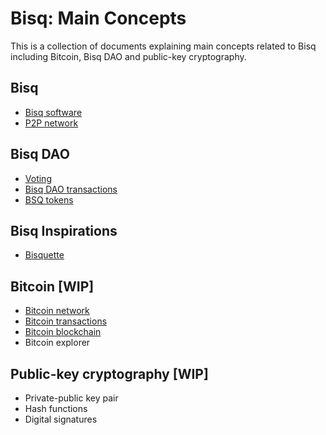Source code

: # Bisq: Main Concepts

This is a collection of documents explaining main concepts related to Bisq including Bitcoin, Bisq DAO and public-key cryptography.

## Bisq
- [Bisq software](bisqsoftware.md)
- [P2P network](bisqp2p.md)

## Bisq DAO
- [Voting](voting.md)
- [Bisq DAO transactions](bisqdaotx.md)
- [BSQ tokens](bsqtokens.md)

## Bisq Inspirations
- [Bisquette](bisquette.md)

## Bitcoin [WIP]
- [Bitcoin network](btcnetwork.md)
- [Bitcoin transactions](bitcointx.md)
- [Bitcoin blockchain](bitcoinblockchain.md)
- Bitcoin explorer

## Public-key cryptography [WIP]
- Private-public key pair
- Hash functions
- Digital signatures
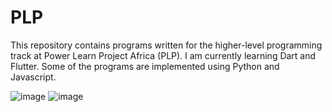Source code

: # PLP
This repository contains programs written for the higher-level programming track at Power Learn Project Africa (PLP). I am currently learning Dart and Flutter. Some of the programs are implemented using Python and Javascript.

![image](https://github.com/RichardMiruka/PLP/assets/105627752/fc53c461-9734-435f-a93e-bad10195e861)   ![image](https://github.com/RichardMiruka/PLP/assets/105627752/df3b9b91-cde7-42eb-8630-7ca23d0eaa9b)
+===+
Your answer should be the lines from the opening of the records through the line with "## Bisq DAO", both ends retyped exactly and pictures left out.

## Answer
Source code

: # Bisq: Main Concepts

This is a collection of documents explaining main concepts related to Bisq including Bitcoin, Bisq DAO and public-key cryptography.

## Bisq
- [Bisq software](bisqsoftware.md)
- [P2P network](bisqp2p.md)

## Bisq DAO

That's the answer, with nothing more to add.